唐澤 光彦(NTTテクノクロス エンタープライズ事業部マネージャー)
2018年12月6日

前回まで、ブロックチェーンの基本的な仕組みについて紹介した。第1回第3回で説明してきたブロックチェーンの業務利用のメリットが、どのようなテクノロジーによってもたらせているのかをご理解いただけたと思う。今回は、ブロックチェーンをさらに深掘りし、どのような情報が格納されているのか、その“中身”を見ていく。

 P2P(ピアツーピア)の分散型のブロックチェーンでは、特定の管理者がいないことなどが特徴の1つに挙げられることが多い。だからといってブロックチェーンの挙動が全く分からないという訳ではない。特定のノードにアクセスすれば、ブロックチェーンが、どのような動きをしているのかを把握できる。では、どんな情報が得られるのだろうか。

 今回は、ブロックチェーンが管理している情報の可視化ツールである「ContractGate/Monitor」(NTTテクノクロス製)を題材に、ブロックチェーンの“中身”を覗いてみよう。ちなみにContractGate/Monitorは、アプリケーション開発における動作状況の確認や、デモンストレーションなどにおいてブロックチェーンへの書き込み状況や内容を確認するといった用途のために開発されている。Ethereum版とHyperledger Fabric版があるが、以下ではEthereum版を例に取る。

 図1は、ContractGate/Monitorの画面例である。大きく、(A)最新ブロック、(B)接続先ノード、(C)チェーンフロー図、(D)グラフ、(E)到着トランザクションリストの5つの小画面からなっている。

図1:ContractGate/Monitorの画面例

 今回は、これらのうち(C)チェーンフロー図と(E)到着トランザクションリストについて掘り下げて説明する。その前に、それ以外の情報について簡単に紹介しておく。

(A)最新ブロック

 ブロックチェーンの最新のブロック情報を表示する。

(B)接続先ノード

 接続しているノードについて、(a)マイニング状態、(b)ノード数、(c)P2Pノード数、(d)待機トランザクション数を表示する(図2)。

図2:接続先ノードに関する画面例

(a)マイニング状態:マイニングが実行中かどうかを表示する。マイニングとは、取引内容をまとめた新規ブロックを生成し、ブロックチェーンに追加する権利を争う作業を指す。マイニング成功者には報酬が与えられる。

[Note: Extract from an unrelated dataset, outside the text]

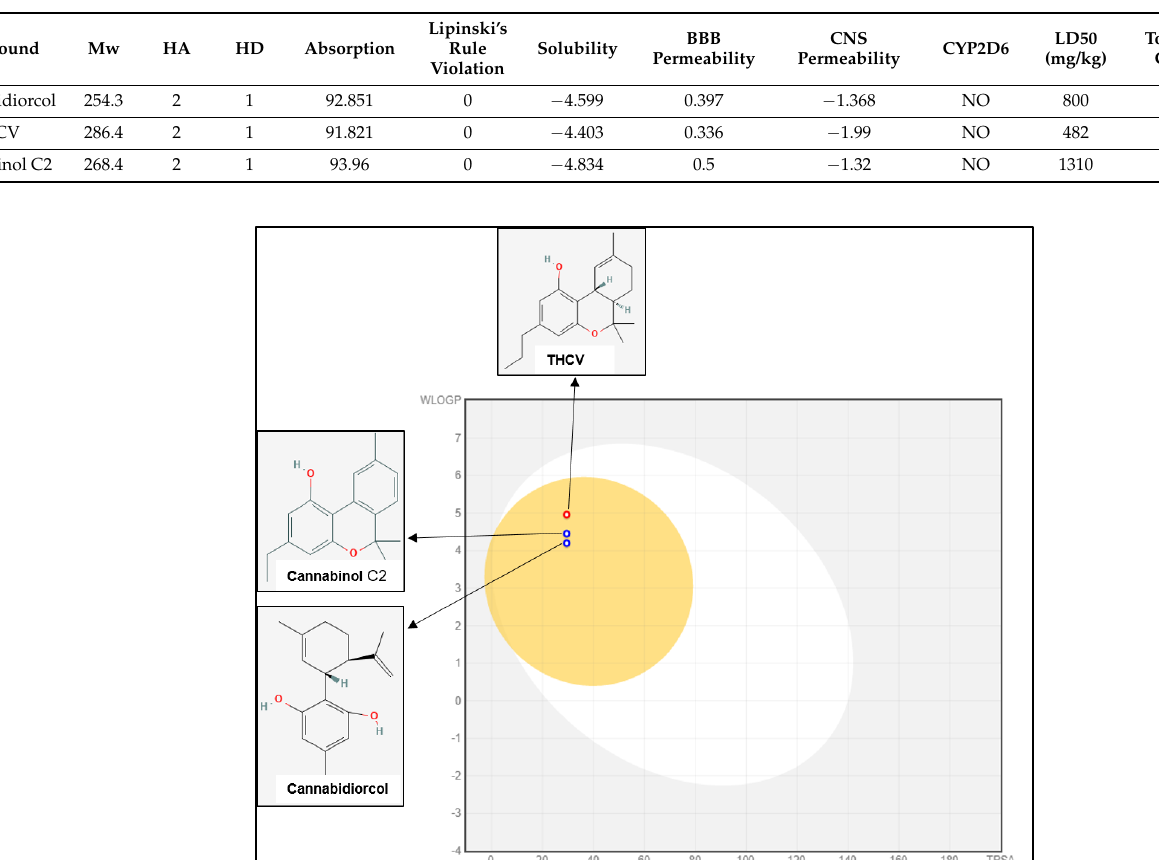
Figure 2. Predicted boiled-egg plot (Swiss ADMET) of THCV, Cannabinol C2 and Cannabidiorcol. The white region (HIA) predicts the physicochemical space of molecules that are able to be absorbed by the gastrointestinal system, while the yellow region (BBB) predicts the physicochemical space of molecules that are able to penetrate the brain. Table 2. Analysis of Pharmacokinetic properties and Protoxicity of three CBD analogues .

(b)同期状態:ContractGate/Monitorが接続しているノードと、他のノードとのデータの同期状態を表示する。

(c)P2Pノード数:同一のブロックチェーンネットワーク上で、各ノードが直接接続して通信しているノード数を表示する。

(d)待機トランザクション数(図2では「待機Tx」):ブロックが確定する前のトランザクション数を表示する。トランザクションとは、取引記録であり、ブロックチェーンネットワークの参加者間での価値の移転を指す。個々のトランザクション(取引記録)は、ブロックチェーン上にあり参照可能になっている。

(D)グラフ

 ブロックチェーンネットワークの動作状況をグラフにして可視化する。チャート図と円グラフがある。

チャート図:各ブロックの生成間隔(秒)とトランザクション数の推移を表示する。ブロックの生成間隔は、前のブロックから次のブロックまでのブロックの生成にかかった時間を指す。トランザクション数は、ブロックに含まれるトランザクションの数を指す。

円グラフ:監視中に発生したトランザクション総数に対し、分類した結果の割合を表示する。分類には、デプロイ(コントラクトのデプロイ)、関数実行(コントラクトの関数実行)、送金(仮想通貨の送金)がある。